Excerpted text ->
Runtime detection MacOS #258

SignalRT · 2023-11-06T22:07:38Z

Add MacOS x86_64 in the build.
Copy different runtimes to the output folder
Dynamically load the right MacOS library
Tested on MacOS Arm64
Tested on MacOS x86_64

Create different paths to different MacOS platforms. Dynamically load the right library

…harp into RuntimeDetection

martindevans · 2023-11-06T23:10:57Z

I guess the https://github.com/SciSharp/LLamaSharp/blob/6334f25627d4a5903e14345fb50fd4cf03389cef/LLama/runtimes/build/LLamaSharp.Backend.Cpu.nuspec# probably need updating to reference this new binary?

Also, does the MacMetal nuspec still need to exist? I think we dropped that as a specific backend a while ago?

SignalRT · 2023-11-06T23:14:22Z

@martindevans, this is related with Issue #251 I reorganize the binaries in directories (only the MacOS binaries), Change the dynamic detection, change the build to include Intel binaries, update MacOS binaries to make a test in my branch (https://github.com/SignalRT/LLamaSharp/actions/runs/6777594696) where the Mac test on Intel platform are included.

There is no work on Windows / Linux binaries.

martindevans · 2023-11-06T23:30:06Z

What I was meaning about the nuspec is at the moment it does this:

<file src="runtimes/libllama.dylib" target="runtimes\osx-x64\native\libllama.dylib" />
<file src="runtimes/ggml-metal.metal" target="runtimes\osx-x64\native\ggml-metal.metal" />
<file src="runtimes/libllama.dylib" target="runtimes\osx-arm64\native\libllama.dylib" />
<file src="runtimes/ggml-metal.metal" target="runtimes\osx-arm64\native\ggml-metal.metal" />

i.e. the same files on ARM64 and x64.

Should that be changed to something like this:

<file src="runtimes/macos-x86_64/libllama.dylib" target="runtimes\macos-x86_64\native\libllama.dylib" />
<file src="runtimes/macos-arm64/libllama.dylib" target="runtimes\macos-arm64\native\libllama.dylib" />
<file src="runtimes/macos-arm64/ggml-metal.metal" target="runtimes\macos-arm64\native\ggml-metal.metal" />

Note: I haven't worked with nuspec before, so I'm not sure that's correct!

SignalRT · 2023-11-07T05:38:40Z

@martindevans, @AsakusaRinne I did not change any nuget package because there are several possible directions with these packages. With the dynamic library load it could be only "one" nuget package, as the most extreme solution, a nuget package by OS version, etc, etc.

Talking about the Mac use case only, to limit the options, the intel build only supports memory, the arm build supports with the same binary memory and GPU with the configuration of GPU layers so it could have sense to introduce all this package in only ONE nuget package. But this package is not CPU only and not METAL. It could be just MacOS package, it will use the best possible option.

Would we keep the current packages?, Would we think about another nuget package distribution (by OS for example)?.

Once I have clear if you want to keep the current nuget packages or to group the packages with another layout I can make the changes.

AsakusaRinne · 2023-11-07T13:45:05Z

@SignalRT Thank you a lot for this great work! Each of these options has its own advantages and disadvantages, and we need to make a choice among them.

In my opinion, the following options are ranked from high to low priority:

Keep all binaries in one package, but allow using a self-compiled binary without installing the backend.

Collected material ->
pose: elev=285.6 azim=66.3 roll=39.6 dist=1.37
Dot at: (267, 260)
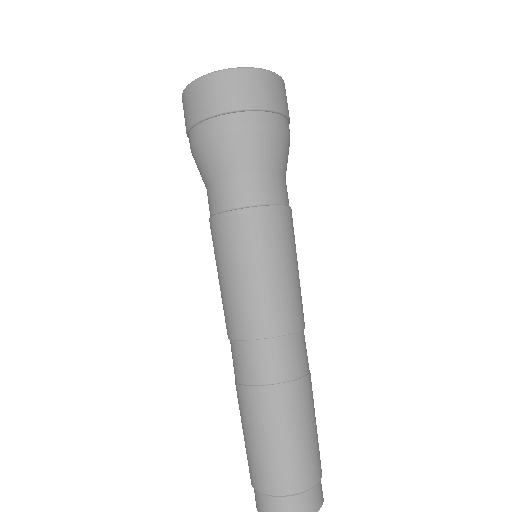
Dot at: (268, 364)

List of tasks ->
A: Answer these questions about the thread on MacOS runtime detection:
(i) On which two MacOS platforms was the change reported as tested?
(ii) According to SignalRT, which binaries received no work?
(iii) What does SignalRT say the Intel build supports?
B: From the thread on MacOS runtime detection, write out the passage starting with "Create different paths" and going on through "platform are included.", swapping each "MacOS" for "macOS".

Expected answers ->
A:
(i) MacOS Arm64 and MacOS x86_64.
(ii) The Windows / Linux binaries.
(iii) Only memory.

B:
Create different paths to different macOS platforms. Dynamically load the right library

…harp into RuntimeDetection

martindevans · 2023-11-06T23:10:57Z

I guess the https://github.com/SciSharp/LLamaSharp/blob/6334f25627d4a5903e14345fb50fd4cf03389cef/LLama/runtimes/build/LLamaSharp.Backend.Cpu.nuspec# probably need updating to reference this new binary?

Also, does the MacMetal nuspec still need to exist? I think we dropped that as a specific backend a while ago?

SignalRT · 2023-11-06T23:14:22Z

@martindevans, this is related with Issue #251 I reorganize the binaries in directories (only the macOS binaries), Change the dynamic detection, change the build to include Intel binaries, update macOS binaries to make a test in my branch (https://github.com/SignalRT/LLamaSharp/actions/runs/6777594696) where the Mac test on Intel platform are included.